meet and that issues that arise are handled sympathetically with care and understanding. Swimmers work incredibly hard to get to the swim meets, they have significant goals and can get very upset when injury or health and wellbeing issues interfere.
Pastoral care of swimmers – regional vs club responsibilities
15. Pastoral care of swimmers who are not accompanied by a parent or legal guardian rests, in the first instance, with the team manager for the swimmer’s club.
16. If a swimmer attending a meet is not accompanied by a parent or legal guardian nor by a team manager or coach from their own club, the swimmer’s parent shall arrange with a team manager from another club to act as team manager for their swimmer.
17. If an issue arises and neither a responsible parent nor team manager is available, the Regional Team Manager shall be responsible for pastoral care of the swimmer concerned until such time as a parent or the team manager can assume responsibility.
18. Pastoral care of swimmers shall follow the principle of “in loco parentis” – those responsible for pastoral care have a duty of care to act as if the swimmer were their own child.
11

...

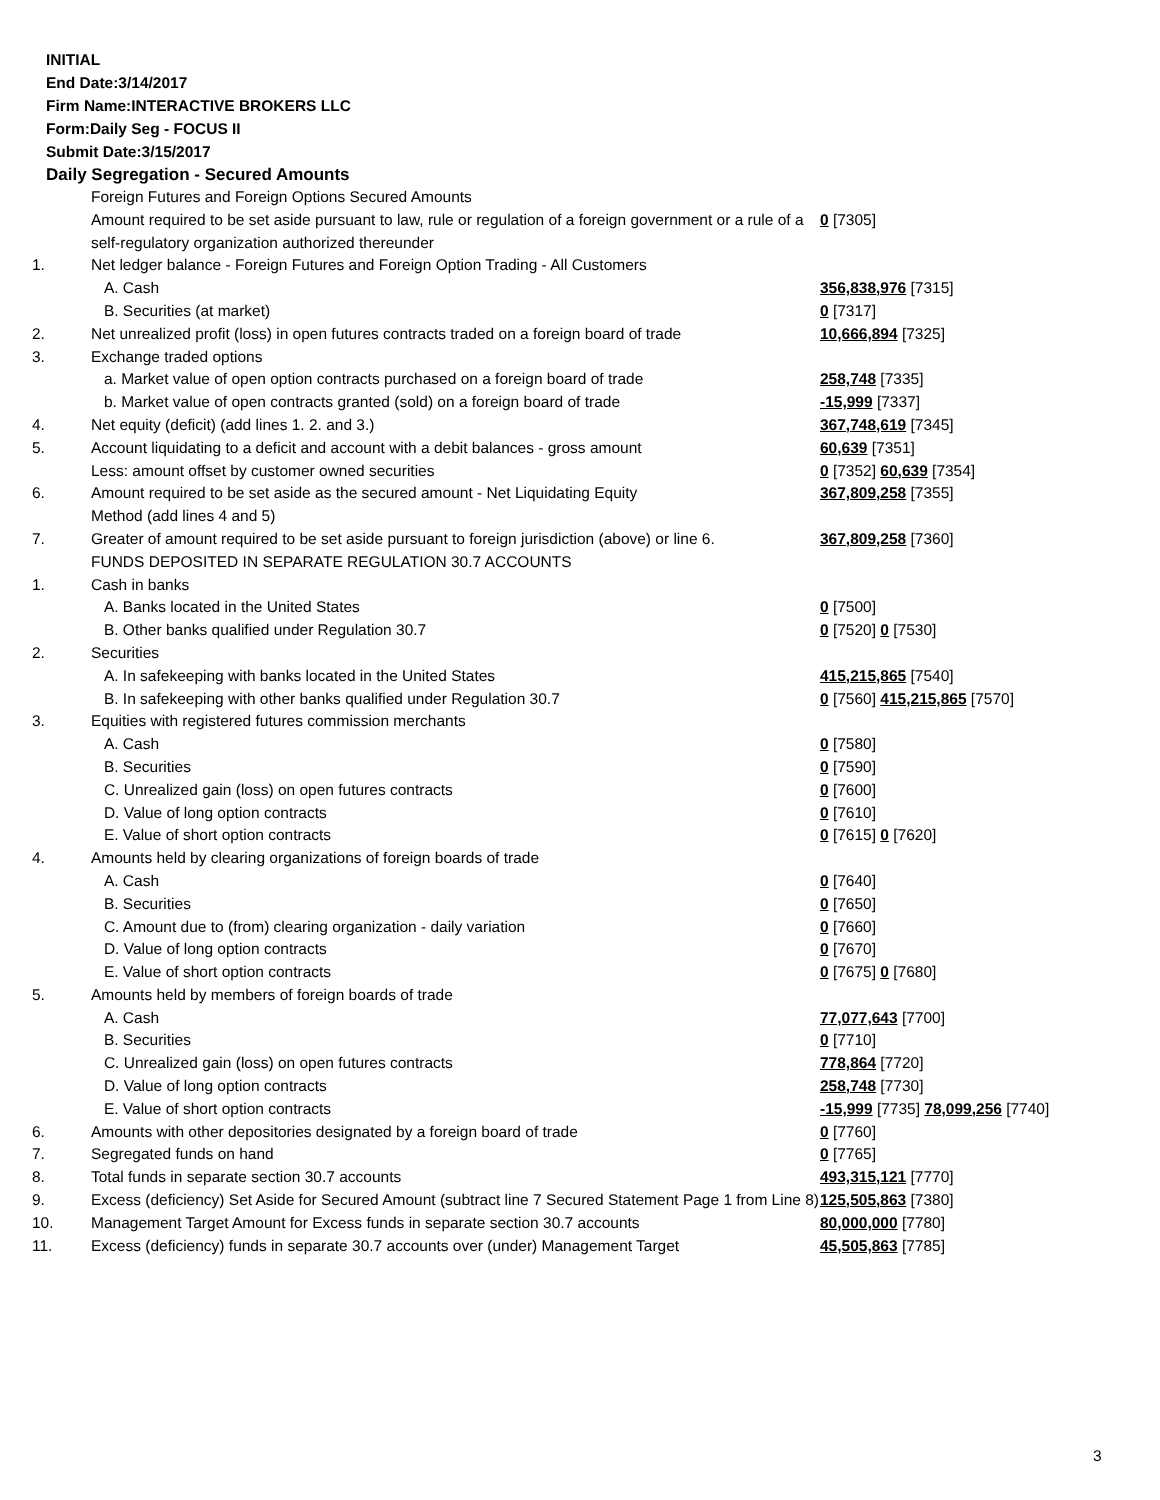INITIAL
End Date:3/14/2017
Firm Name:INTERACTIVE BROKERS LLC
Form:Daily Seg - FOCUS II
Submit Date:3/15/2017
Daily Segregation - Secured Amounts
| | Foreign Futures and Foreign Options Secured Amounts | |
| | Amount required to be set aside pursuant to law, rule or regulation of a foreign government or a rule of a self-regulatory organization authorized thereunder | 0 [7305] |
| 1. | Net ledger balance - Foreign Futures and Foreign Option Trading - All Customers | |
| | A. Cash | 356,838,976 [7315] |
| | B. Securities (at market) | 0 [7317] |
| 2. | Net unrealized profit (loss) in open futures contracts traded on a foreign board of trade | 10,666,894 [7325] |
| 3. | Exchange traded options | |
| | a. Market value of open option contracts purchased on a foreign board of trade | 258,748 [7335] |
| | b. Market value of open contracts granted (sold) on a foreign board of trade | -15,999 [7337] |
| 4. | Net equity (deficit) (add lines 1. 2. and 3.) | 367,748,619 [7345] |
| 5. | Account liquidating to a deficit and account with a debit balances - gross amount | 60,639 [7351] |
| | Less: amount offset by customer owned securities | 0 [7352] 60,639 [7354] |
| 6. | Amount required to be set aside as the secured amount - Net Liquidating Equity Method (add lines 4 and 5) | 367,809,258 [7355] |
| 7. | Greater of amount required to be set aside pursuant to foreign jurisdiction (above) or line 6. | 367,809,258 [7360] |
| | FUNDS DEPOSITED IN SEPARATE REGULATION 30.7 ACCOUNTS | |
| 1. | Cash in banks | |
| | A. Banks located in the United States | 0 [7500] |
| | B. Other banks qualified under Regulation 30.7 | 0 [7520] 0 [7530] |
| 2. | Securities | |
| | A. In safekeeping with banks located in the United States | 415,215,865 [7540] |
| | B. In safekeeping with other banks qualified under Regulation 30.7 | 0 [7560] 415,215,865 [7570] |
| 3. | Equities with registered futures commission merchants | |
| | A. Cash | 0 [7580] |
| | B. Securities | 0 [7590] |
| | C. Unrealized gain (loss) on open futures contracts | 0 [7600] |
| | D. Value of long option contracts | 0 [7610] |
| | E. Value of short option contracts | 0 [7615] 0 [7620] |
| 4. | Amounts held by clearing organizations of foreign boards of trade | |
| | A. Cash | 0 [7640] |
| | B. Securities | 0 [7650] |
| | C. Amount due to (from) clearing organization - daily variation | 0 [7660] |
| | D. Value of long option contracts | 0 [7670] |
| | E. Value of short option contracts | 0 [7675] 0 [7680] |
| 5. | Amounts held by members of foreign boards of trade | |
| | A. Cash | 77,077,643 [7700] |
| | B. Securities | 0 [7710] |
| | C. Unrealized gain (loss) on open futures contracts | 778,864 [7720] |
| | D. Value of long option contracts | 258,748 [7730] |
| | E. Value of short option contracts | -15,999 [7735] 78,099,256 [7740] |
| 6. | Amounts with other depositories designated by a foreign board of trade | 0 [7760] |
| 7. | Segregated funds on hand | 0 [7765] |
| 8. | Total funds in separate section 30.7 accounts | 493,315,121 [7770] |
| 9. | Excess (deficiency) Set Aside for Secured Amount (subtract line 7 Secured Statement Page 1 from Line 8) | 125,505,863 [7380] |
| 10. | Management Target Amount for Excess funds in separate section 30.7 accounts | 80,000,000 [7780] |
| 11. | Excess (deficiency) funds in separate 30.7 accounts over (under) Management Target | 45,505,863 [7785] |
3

* * *

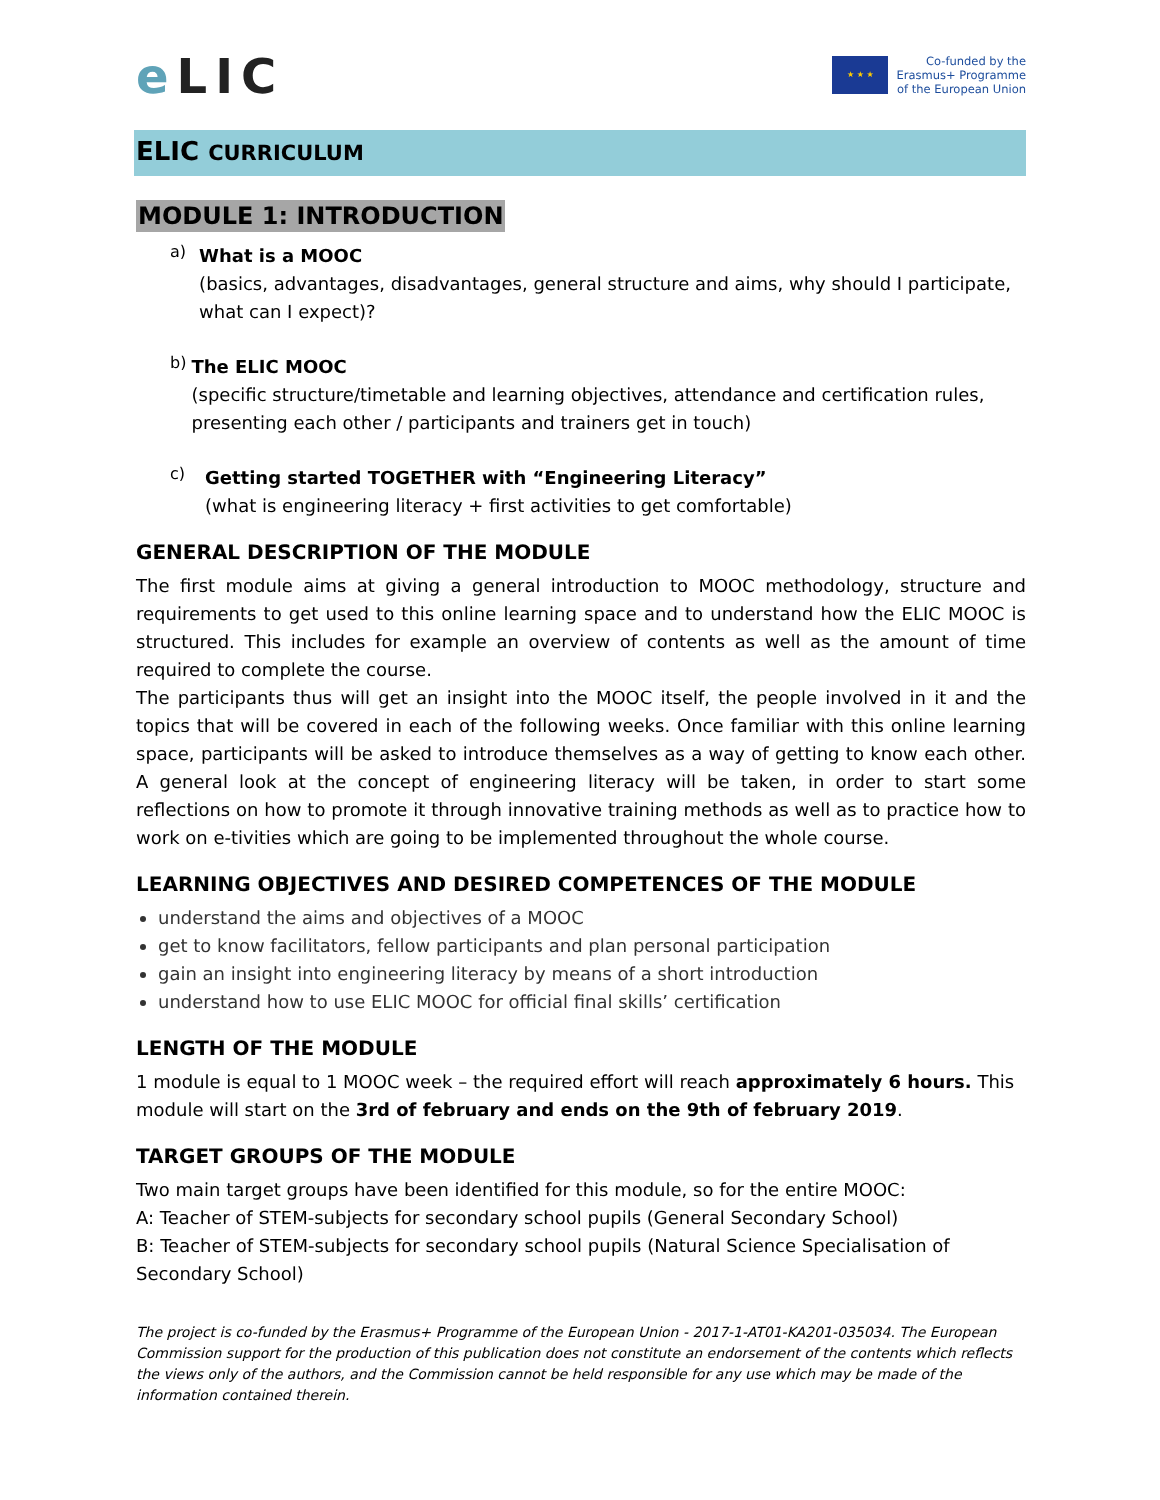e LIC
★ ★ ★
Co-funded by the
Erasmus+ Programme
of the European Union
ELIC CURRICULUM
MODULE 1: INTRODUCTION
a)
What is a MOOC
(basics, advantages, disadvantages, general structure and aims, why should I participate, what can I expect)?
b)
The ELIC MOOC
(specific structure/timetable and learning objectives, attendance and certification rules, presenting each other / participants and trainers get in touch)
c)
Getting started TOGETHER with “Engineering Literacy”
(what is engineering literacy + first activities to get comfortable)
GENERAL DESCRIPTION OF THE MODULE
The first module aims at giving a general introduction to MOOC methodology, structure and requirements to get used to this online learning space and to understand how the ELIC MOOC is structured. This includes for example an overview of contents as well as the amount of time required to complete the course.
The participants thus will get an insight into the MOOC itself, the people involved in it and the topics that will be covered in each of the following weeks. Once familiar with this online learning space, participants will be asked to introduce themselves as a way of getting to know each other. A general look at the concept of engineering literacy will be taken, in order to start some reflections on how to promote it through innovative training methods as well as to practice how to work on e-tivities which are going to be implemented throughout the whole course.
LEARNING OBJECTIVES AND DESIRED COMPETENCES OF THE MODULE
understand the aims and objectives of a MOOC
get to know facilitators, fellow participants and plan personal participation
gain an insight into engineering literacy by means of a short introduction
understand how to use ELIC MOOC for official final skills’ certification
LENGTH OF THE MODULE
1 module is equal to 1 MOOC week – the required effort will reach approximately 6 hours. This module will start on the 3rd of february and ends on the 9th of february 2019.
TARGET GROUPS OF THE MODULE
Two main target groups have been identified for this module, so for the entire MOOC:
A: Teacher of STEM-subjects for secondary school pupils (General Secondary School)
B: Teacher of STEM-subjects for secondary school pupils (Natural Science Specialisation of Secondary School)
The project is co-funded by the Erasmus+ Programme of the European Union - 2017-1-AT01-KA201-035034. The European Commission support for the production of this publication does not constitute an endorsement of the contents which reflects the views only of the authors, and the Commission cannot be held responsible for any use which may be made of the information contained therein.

**Task details**
Show every line of the entries above where the word "clearing" occurs.

**Final answer**
| 4. | Amounts held by clearing organizations of foreign boards of trade | |
| | C. Amount due to (from) clearing organization - daily variation | 0 [7660] |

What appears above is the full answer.